とほほ。慣れぬ授乳に困惑してしまったその瞬間、玲子のレクチャーが頭をよぎった。

「出のわるかっったら、キャップをゆるめて調整してね」

……そうだった!

修次に届いた玲子の声。それは『スパイ大作戦』の指令ではなく、映画『スターウォーズ』のオビワンからのお告げにも似ていた。

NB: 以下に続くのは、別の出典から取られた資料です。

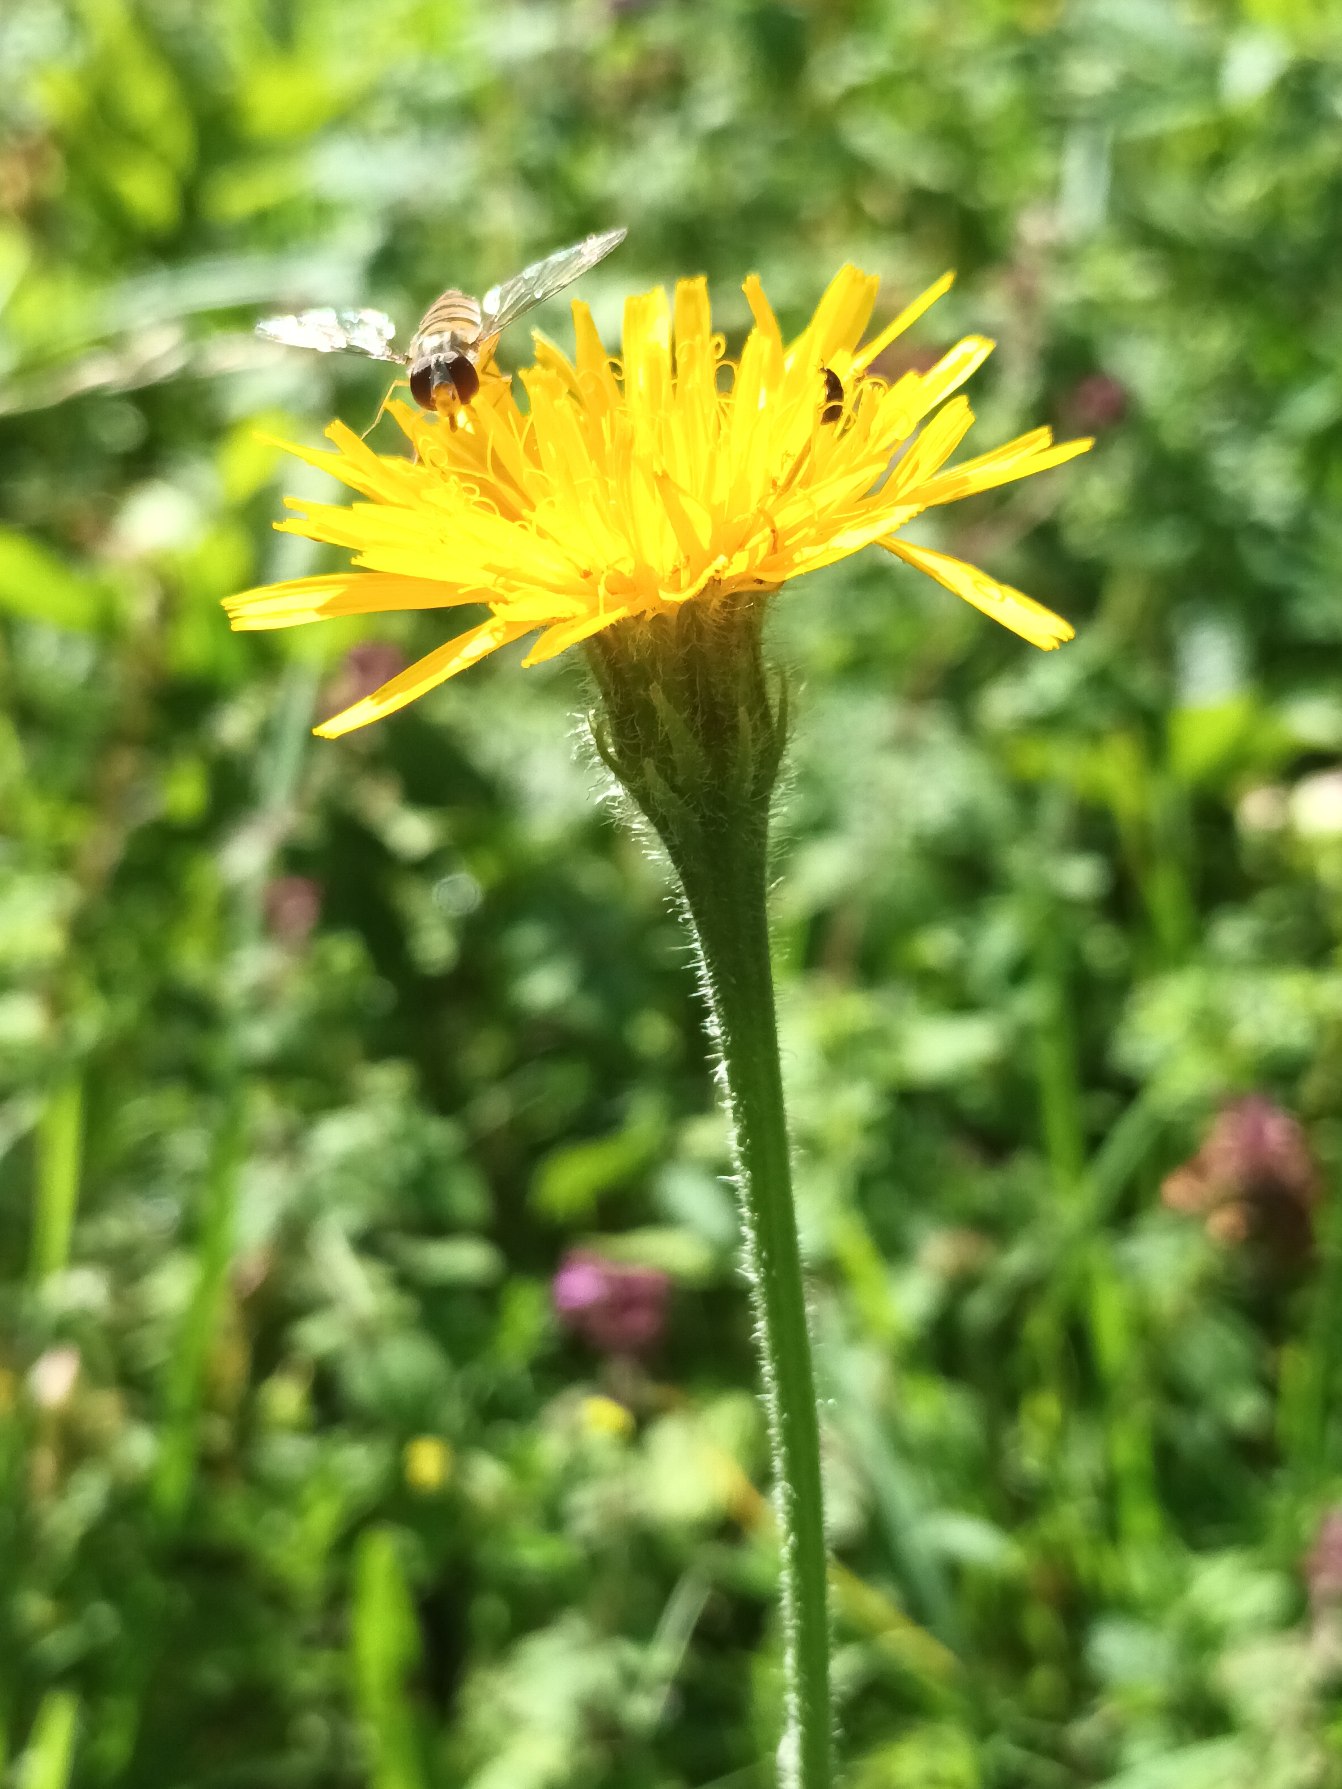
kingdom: Plantae
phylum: Tracheophyta
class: Magnoliopsida
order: Asterales
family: Asteraceae
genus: Leontodon
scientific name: Leontodon hispidus
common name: Stivhåret borst
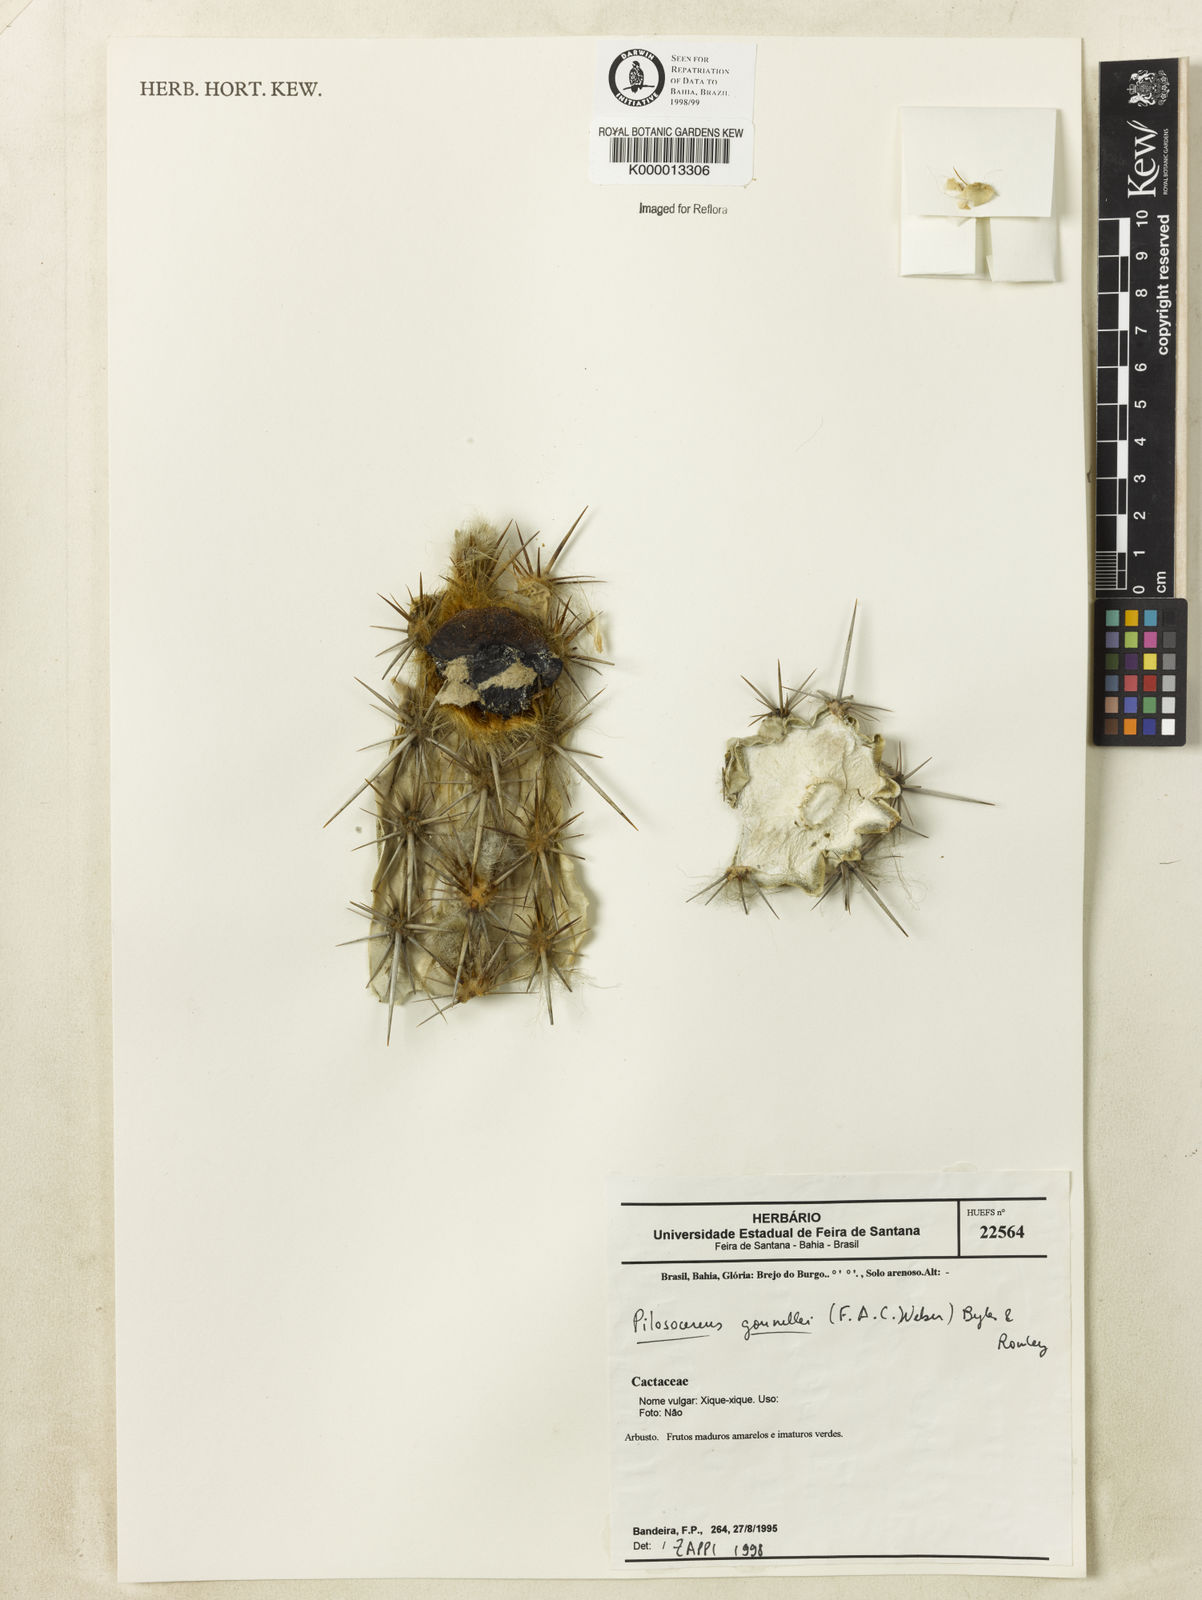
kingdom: Plantae
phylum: Tracheophyta
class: Magnoliopsida
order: Caryophyllales
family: Cactaceae
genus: Xiquexique
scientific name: Xiquexique gounellei
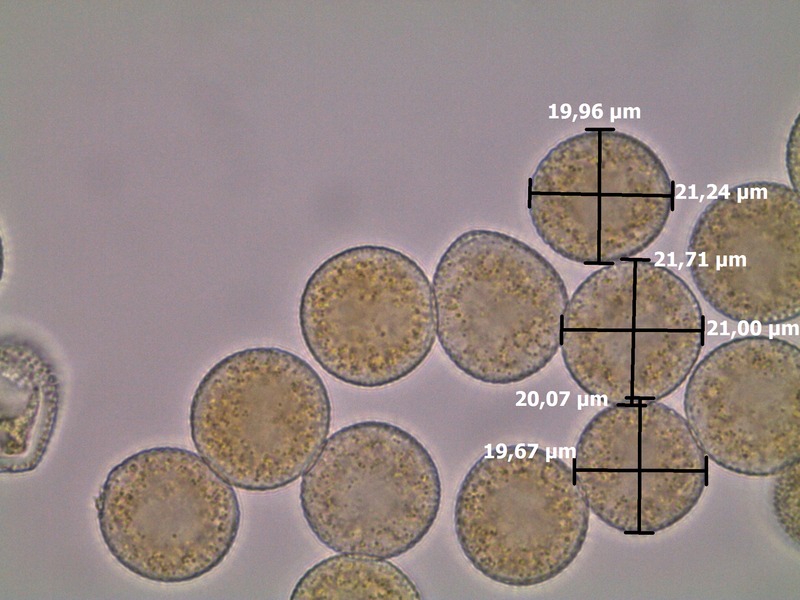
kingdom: Fungi
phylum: Basidiomycota
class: Pucciniomycetes
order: Pucciniales
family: Melampsoraceae
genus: Melampsora
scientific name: Melampsora populnea
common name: Dog's mercury rust
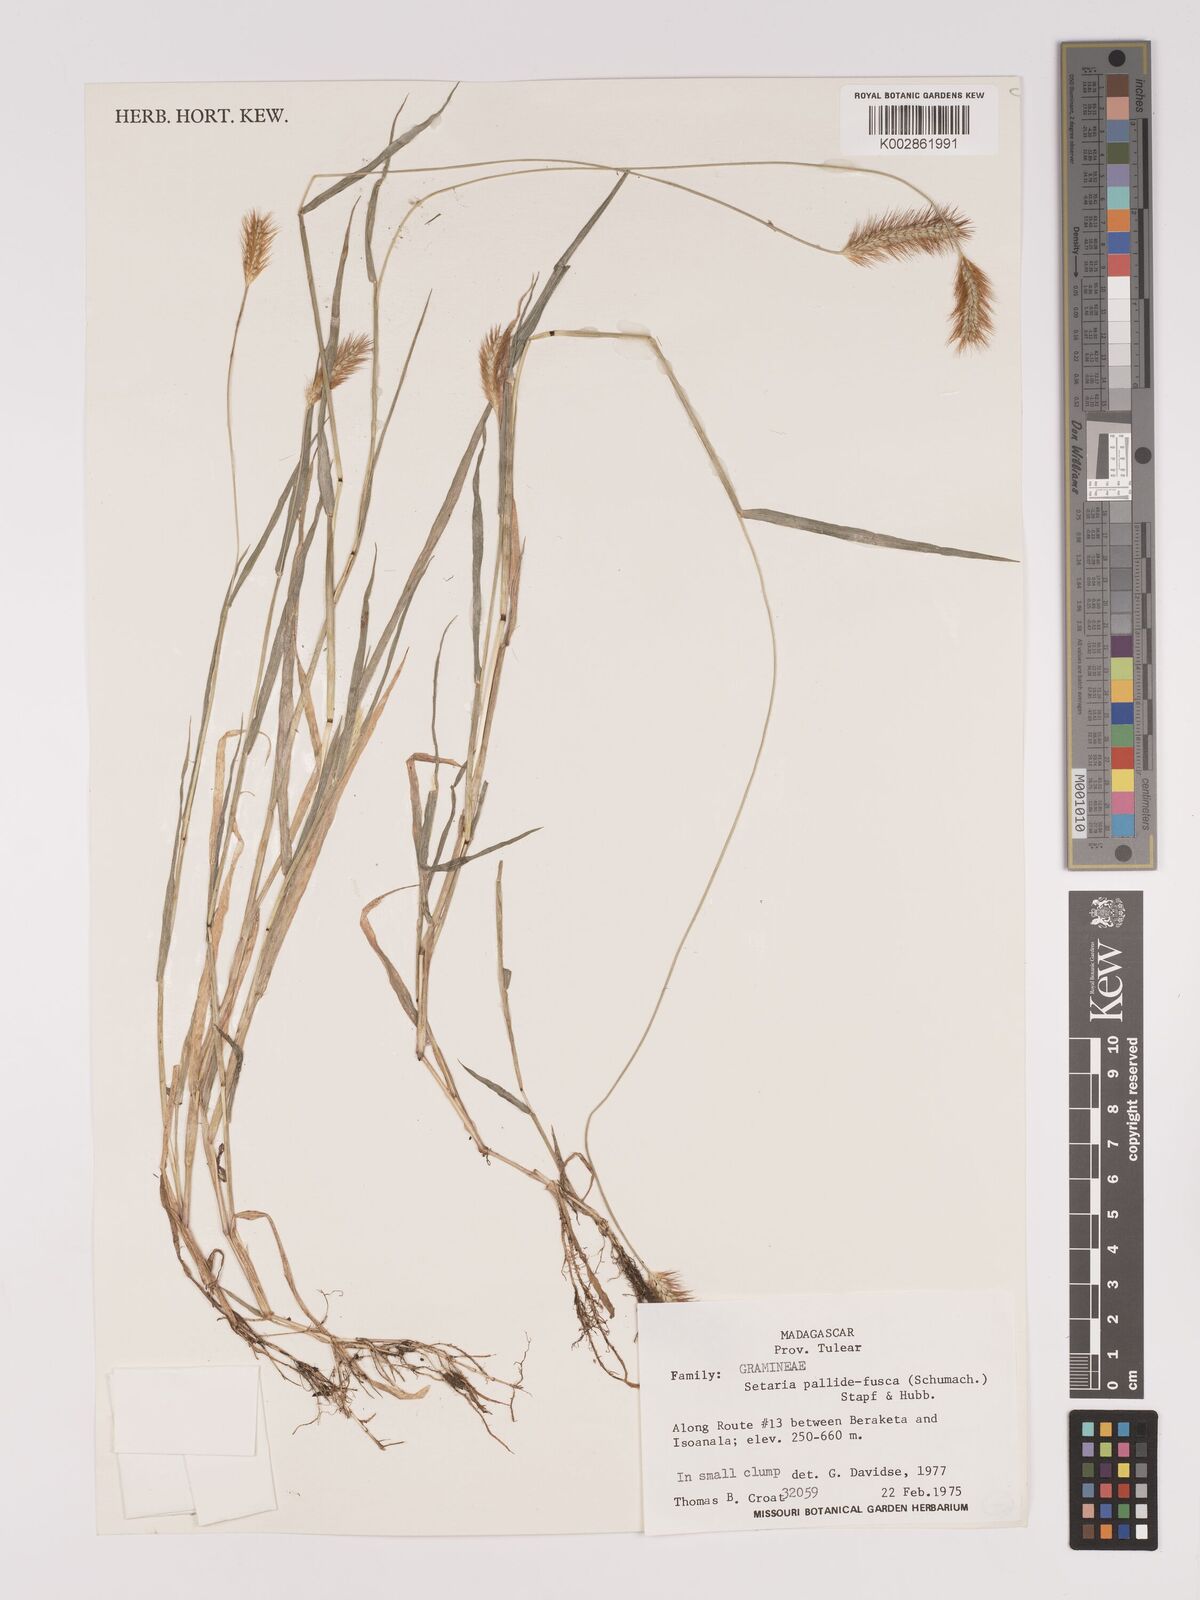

「フォースを使え」という声に導かれ、デススターを攻撃するルークの勇姿のフラッシュバックと同時に、

修次は素速くゴムでできた乳首キャップを回した。


あちゃぁ〜。ガチガチに締め付けとるもん!? ななちゃん、さぞ飲みづらかっただろうな。


さぁさぁ気をとりなおしてもう一杯。


菜々子がもぐもぐと乳首を頬張る。びんの中のミルクがどくんどくんとリズムを刻み、スムーズに流れていく。修次の顔にも笑顔が戻った。


修次の頭の中にスターウォーズのエンディングテーマ曲が流れる。


ミルクがすっかり冷めてしまったことなど忘れてしまって、満足げに授乳を続ける父。


冷めたミルクが旨いか?まずいか? まだ喋れない娘。


味ではなく、ここで飲みはぐれたら大変だと本能的に察したのか?


菜々子はすごい勢いで最後の一滴まできれいに「父と留守番乳」を飲み干した。